## DIRECTIVES
(A) In the thread on the best Disney movie ever, which film does Tailsy pick?
(B) Write a continuation of the thread on the best Disney movie ever, picking up from its final line.

## PAGE EXTRACT
═══

# Best Disney Movie Ever?



## Erindor the Espeon (Sep 1, 2008)

So, what's your favorite Disney movie ever?

These are the Disney proclaimed 'Masterpieces' and I don't think they include any Pixar works.

Tell me if I missed any.


----------



## Minish (Sep 1, 2008)

The Lion King.

Absolutely no contest.


----------



## o_O (Sep 1, 2008)

If you don't count Pixar movies I say Lion King. But most Pixar movies are better (e.g., Wall~E, Finding Nemo, Toy Story 1+2).


----------



## Tailsy (Sep 1, 2008)

Oliver & Company and what possessed you to put this in Misc when it's clearly Entertainment D:


----------



## Celestial Blade (Sep 1, 2008)

Lion King by far! It is epic, especially the Broadway version!


----------



## Kinova (Sep 1, 2008)

I voted The Lion King (because I've watched it literally hundreds of times and it _never_ gets old~) but there's about fifteen others on the list I wanted to vote for as well. :P

WALL-E is also majorly awesome but is not on the list. :(


----------



## Linzys (Sep 2, 2008)

═══

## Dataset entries
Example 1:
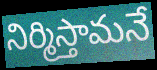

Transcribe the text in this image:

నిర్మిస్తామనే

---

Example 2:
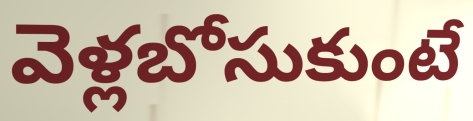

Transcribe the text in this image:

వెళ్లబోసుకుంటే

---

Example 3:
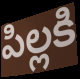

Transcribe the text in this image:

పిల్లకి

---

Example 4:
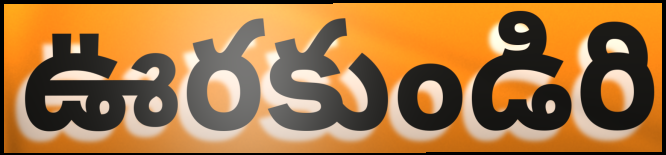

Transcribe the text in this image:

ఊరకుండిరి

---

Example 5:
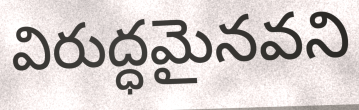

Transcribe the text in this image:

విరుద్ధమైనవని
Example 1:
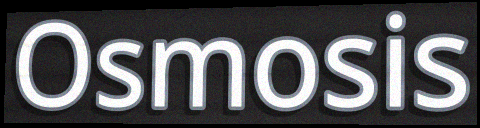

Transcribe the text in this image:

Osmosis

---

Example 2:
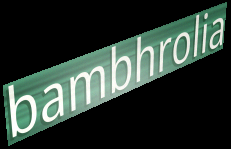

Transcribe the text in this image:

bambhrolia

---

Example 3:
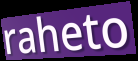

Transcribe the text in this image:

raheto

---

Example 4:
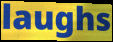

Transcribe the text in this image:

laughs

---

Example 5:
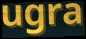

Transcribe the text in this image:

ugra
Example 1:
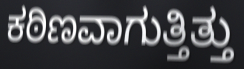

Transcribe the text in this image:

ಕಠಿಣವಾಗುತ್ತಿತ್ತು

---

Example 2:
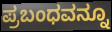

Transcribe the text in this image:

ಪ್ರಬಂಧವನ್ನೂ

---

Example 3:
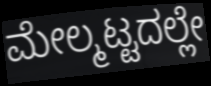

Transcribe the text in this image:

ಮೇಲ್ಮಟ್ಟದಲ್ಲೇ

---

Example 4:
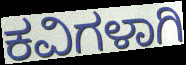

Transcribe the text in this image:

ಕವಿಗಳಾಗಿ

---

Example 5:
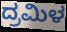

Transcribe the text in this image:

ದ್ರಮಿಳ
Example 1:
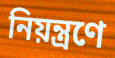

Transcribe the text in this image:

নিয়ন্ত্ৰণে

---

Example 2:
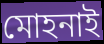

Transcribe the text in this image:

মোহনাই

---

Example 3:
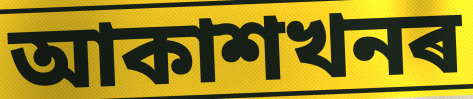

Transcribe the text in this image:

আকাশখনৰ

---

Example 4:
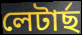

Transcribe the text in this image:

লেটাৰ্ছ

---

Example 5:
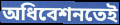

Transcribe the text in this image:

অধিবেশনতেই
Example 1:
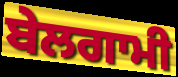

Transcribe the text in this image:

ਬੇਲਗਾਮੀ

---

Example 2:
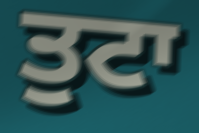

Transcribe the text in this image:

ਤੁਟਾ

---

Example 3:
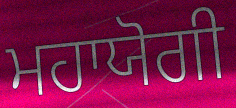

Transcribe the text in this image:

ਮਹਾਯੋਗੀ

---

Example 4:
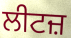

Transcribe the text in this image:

═══

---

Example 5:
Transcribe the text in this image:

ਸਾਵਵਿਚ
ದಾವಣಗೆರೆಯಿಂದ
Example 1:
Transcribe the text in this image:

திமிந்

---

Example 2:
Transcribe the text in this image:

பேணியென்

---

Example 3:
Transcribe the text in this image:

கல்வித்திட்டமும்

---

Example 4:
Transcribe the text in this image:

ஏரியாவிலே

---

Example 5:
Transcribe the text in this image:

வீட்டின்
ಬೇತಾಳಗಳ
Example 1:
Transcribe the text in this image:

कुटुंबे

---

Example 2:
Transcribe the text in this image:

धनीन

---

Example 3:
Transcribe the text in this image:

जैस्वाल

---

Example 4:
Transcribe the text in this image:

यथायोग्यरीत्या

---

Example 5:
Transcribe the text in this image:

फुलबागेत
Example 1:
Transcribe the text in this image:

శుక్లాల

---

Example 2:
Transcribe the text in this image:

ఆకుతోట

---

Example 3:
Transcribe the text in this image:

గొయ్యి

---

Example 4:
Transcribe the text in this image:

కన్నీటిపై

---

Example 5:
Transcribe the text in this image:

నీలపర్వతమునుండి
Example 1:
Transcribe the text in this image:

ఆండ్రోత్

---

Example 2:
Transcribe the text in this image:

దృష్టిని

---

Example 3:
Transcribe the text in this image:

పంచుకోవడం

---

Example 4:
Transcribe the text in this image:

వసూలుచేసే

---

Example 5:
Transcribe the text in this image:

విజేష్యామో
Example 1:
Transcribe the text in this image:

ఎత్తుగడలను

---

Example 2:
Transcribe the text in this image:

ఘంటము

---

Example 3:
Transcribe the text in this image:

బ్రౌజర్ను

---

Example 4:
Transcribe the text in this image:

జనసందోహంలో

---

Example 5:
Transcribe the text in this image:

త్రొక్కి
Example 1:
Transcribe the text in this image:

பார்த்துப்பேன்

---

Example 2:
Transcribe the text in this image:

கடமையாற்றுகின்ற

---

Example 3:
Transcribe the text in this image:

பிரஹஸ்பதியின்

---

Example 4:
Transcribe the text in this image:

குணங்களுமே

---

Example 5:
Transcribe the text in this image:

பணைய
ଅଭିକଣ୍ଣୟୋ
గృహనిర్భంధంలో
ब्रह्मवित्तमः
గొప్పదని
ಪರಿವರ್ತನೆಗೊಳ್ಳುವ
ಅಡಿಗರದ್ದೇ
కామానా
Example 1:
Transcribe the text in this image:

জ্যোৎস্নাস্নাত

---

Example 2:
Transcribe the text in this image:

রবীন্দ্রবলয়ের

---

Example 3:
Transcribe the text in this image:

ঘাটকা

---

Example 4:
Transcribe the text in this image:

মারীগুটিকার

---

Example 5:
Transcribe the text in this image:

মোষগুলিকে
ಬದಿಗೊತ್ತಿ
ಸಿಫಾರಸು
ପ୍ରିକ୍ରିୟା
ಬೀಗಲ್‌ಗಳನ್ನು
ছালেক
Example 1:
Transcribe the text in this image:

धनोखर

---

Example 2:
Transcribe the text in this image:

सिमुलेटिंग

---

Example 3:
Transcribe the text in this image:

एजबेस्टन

═══

## RESULTS FOR THE EXERCISE
(A) Oliver & Company.

(B)
Lion King! <3


----------



## Squirrel (Sep 2, 2008)

I'd vote Wall-E, but it isn't there.

Lion King is good too.


----------



## Flora (Sep 2, 2008)

I vote Lion King.

My sister would vote The Rescuers, but she never comes here anymore.


----------



## Ambipom (Sep 2, 2008)

Lion King, or Fantasia 2000, or Lilo and Stitch.

Too bad Wall*E Isn't there.


----------



## IcySapphire (Sep 2, 2008)

All of them!

But if I had to name specifics, Aladdin and The Lion King are two favorites of mine.


----------



## Blaziking the God General (Sep 2, 2008)

My favorites have to be a close tie between Sword and the Stone, Alice in Wonderland, and The Emperor's New Groove.

I didn't find the Lion King all that amazing, actually. It was good though.


----------



## Old Catch (Sep 2, 2008)

Blaziking 175 said:


> My favorites have to be a close tie between Sword and the Stone, Alice in Wonderland, and The Emperor's New Groove.
> 
> I didn't find the Lion King all that amazing, actually. It was good though.


Definitely. :D Though Alice In Wonderland is my favorite, then Sword in the Stone, then Emperor's New Groove. I didn't think the Lion King was that great, actually.


----------



## Dannichu (Sep 2, 2008)

Lion King wins, but very honourable mentions go to Pocahontas and Hunchback (Stephen Shwaaaaaartz <333), Mulan (because she's the most awesome Disney female and you know it), Basil the Great Mouse Detective, Brother Bear, the Rescuers and Beauty and the Beast.


----------



## Storm Earth and Fire (Sep 3, 2008)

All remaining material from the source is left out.